- [TO-DO ITEM]: Using the word "นโลโก" as the filter, copy each matching line from the records.

- [THE INPUT]:

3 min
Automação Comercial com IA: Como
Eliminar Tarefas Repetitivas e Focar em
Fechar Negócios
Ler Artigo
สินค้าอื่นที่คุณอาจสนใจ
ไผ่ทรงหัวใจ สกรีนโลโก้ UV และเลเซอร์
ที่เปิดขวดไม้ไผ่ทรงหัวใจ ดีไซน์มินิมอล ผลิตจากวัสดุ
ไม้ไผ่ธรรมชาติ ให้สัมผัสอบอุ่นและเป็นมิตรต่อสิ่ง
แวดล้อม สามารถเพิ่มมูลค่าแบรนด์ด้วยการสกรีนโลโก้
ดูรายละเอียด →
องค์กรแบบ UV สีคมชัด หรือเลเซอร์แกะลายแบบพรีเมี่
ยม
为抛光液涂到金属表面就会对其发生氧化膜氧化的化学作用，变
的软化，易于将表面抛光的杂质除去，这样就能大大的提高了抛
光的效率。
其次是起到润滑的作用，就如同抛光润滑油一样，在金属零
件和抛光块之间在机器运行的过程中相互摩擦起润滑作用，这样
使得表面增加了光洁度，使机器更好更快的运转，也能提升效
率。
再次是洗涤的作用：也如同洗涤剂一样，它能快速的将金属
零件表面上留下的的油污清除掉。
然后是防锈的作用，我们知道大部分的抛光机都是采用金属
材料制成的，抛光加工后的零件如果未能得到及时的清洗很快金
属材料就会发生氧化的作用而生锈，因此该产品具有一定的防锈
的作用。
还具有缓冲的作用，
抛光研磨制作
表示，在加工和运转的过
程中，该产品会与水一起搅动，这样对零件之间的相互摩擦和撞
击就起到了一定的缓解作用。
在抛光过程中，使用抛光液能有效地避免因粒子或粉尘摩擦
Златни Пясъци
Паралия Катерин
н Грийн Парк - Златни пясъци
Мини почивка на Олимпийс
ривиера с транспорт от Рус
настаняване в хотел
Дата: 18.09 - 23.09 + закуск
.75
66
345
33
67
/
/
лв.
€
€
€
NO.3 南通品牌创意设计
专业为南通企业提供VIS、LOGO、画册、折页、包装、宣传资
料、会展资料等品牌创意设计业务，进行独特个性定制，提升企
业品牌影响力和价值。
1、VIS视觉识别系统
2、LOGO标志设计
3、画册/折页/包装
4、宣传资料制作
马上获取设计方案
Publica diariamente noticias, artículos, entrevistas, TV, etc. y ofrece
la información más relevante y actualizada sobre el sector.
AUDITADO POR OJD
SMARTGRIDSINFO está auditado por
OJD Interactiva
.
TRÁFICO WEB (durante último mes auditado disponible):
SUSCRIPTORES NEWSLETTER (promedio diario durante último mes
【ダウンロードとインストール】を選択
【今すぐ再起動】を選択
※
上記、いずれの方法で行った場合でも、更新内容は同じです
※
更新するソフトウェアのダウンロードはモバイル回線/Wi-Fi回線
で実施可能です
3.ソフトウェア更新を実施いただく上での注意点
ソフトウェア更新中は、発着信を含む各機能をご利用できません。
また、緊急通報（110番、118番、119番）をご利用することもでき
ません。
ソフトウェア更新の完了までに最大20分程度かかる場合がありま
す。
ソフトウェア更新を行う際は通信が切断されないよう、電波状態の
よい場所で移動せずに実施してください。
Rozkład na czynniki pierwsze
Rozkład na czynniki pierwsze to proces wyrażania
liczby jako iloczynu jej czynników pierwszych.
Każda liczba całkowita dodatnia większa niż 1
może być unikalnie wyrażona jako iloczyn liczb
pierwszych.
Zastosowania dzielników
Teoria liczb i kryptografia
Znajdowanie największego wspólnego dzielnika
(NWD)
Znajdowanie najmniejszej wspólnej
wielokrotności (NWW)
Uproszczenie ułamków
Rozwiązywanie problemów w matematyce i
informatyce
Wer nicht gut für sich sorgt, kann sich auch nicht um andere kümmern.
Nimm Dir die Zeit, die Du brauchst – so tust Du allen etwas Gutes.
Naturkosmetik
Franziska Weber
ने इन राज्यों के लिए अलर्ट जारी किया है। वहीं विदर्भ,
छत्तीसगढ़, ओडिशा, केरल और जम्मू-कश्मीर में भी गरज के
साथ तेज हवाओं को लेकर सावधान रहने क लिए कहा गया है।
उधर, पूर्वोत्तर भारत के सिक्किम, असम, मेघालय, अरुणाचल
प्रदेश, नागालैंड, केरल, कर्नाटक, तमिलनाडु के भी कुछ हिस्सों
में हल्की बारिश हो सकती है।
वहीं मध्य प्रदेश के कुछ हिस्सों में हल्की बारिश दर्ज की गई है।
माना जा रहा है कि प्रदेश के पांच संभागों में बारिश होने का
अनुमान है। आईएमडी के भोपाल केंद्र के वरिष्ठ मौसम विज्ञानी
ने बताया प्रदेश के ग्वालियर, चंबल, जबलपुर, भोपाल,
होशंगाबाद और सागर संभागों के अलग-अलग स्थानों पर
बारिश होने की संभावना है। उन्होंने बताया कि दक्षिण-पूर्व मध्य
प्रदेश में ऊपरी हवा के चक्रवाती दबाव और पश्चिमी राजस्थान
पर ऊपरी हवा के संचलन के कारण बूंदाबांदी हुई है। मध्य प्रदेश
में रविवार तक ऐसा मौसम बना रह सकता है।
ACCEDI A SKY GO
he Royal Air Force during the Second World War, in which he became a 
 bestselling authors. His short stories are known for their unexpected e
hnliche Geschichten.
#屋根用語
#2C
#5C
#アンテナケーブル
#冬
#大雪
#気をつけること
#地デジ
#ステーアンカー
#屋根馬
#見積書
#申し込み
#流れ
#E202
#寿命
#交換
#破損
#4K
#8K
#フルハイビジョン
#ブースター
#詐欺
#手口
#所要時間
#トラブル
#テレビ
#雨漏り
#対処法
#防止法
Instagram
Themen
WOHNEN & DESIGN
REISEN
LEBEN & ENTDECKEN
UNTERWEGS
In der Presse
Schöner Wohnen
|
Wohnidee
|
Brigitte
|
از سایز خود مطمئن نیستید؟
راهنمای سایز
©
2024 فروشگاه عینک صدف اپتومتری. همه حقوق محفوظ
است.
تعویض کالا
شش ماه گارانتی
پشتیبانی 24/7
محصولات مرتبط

- [RESULT OF THE EXERCISE]:
ไผ่ทรงหัวใจ สกรีนโลโก้ UV และเลเซอร์
แวดล้อม สามารถเพิ่มมูลค่าแบรนด์ด้วยการสกรีนโลโก้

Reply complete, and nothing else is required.